Dynamic regression models allow you to incorporate causal factors such as prices, promotions and economic indicators into your forecasts. The models combine standard OLS (“Ordinary Least Squares”) regression (as offered in Excel) with the ability to use dynamic terms to capture trend, seasonality and time-phased relationships between variables. The result is a model that will forecast more accurately than straight time series approaches when explanatory variables are driving the demand for your products or services and certain other conditions are met.

A well-specified dynamic regression model lends considerable insight into relationships between variables and allows for “what if” scenarios. For instance, let’s say that your dynamic regression model includes price as an explanatory variable. By quantifying the relationship between sales and price, the model allows you to create forecasts under varying price scenarios. “What if we raise the price?” “What if we lower it?” Generating these alternative forecasts can help you to determine an effective pricing strategy.

The “what if” analysis described above hints at the biggest drawback to using dynamic regression.

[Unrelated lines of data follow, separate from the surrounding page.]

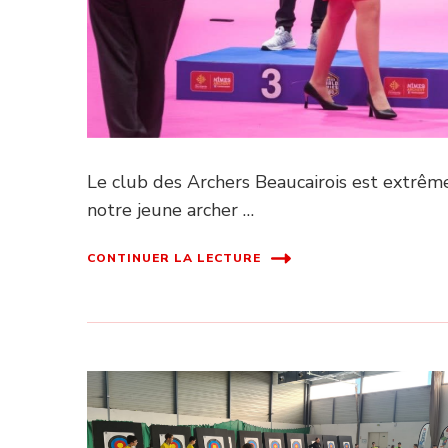
Le club des Archers Beaucairois est extrêm
notre jeune archer …
CONTINUER LA LECTURE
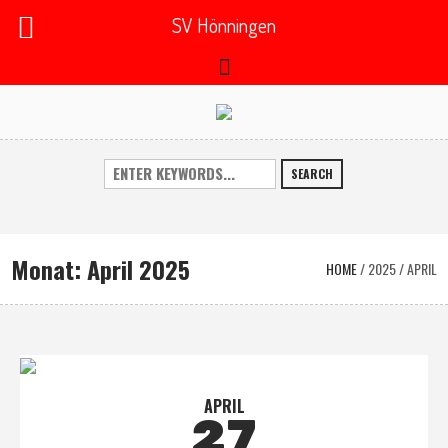
SV Hönningen
SEARCH
Monat:
April 2025
HOME
/
2025
/
APRIL
APRIL
27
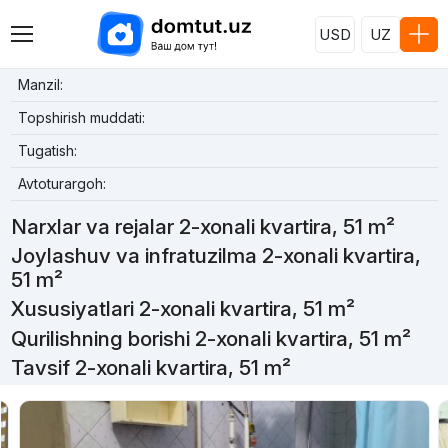
USD
UZ
Manzil:
Topshirish muddati:
Tugatish:
Avtoturargoh:
Narxlar va rejalar 2-xonali kvartira, 51 m²
Joylashuv va infratuzilma 2-xonali kvartira,
51 m²
Xususiyatlari 2-xonali kvartira, 51 m²
Qurilishning borishi 2-xonali kvartira, 51 m²
Tavsif 2-xonali kvartira, 51 m²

A well-specified dynamic regression model captures the relationship between the dependent variable (the one you wish to forecast) and one or more independent variables. In order to generate a forecast, you must supply forecasts for your independent variables. If these independent variables are under your control (e.g., prices, promotions, etc.) or if they are leading indicators, this may not be a big issue. If, however, your independent variables are not under your control (e.g., weather, interest rates, price of materials, competitive offerings, etc.) then you need to keep in mind that poor forecasts for the independent variables will lead to poor forecasts for the dependent variable.

Building a Regression Model

While there are software tools out there that can automate time series forecasting very effectively, regression is usually a bit different. It is a method where knowledge of the technique and experience building the models is quite useful. Building a dynamic regression model is generally an iterative procedure, whereby you begin with an initial model and experiment with adding or removing independent variables and dynamic terms until you arrive upon an acceptable model. Tools like Forecast Pro provide a complete range of self-interpreting hypothesis tests and other diagnostics to help guide you through the process.

Conclusion

Statistical methods can provide a level of automation and accuracy that purely judgmental methods simply can’t provide on their own. Not only can these models help you identify recurring patterns and trends in your data, they can also save you tons of time and effort by automatically forecasting big data sets, and as a result you can direct your focus to where your judgment counts the most.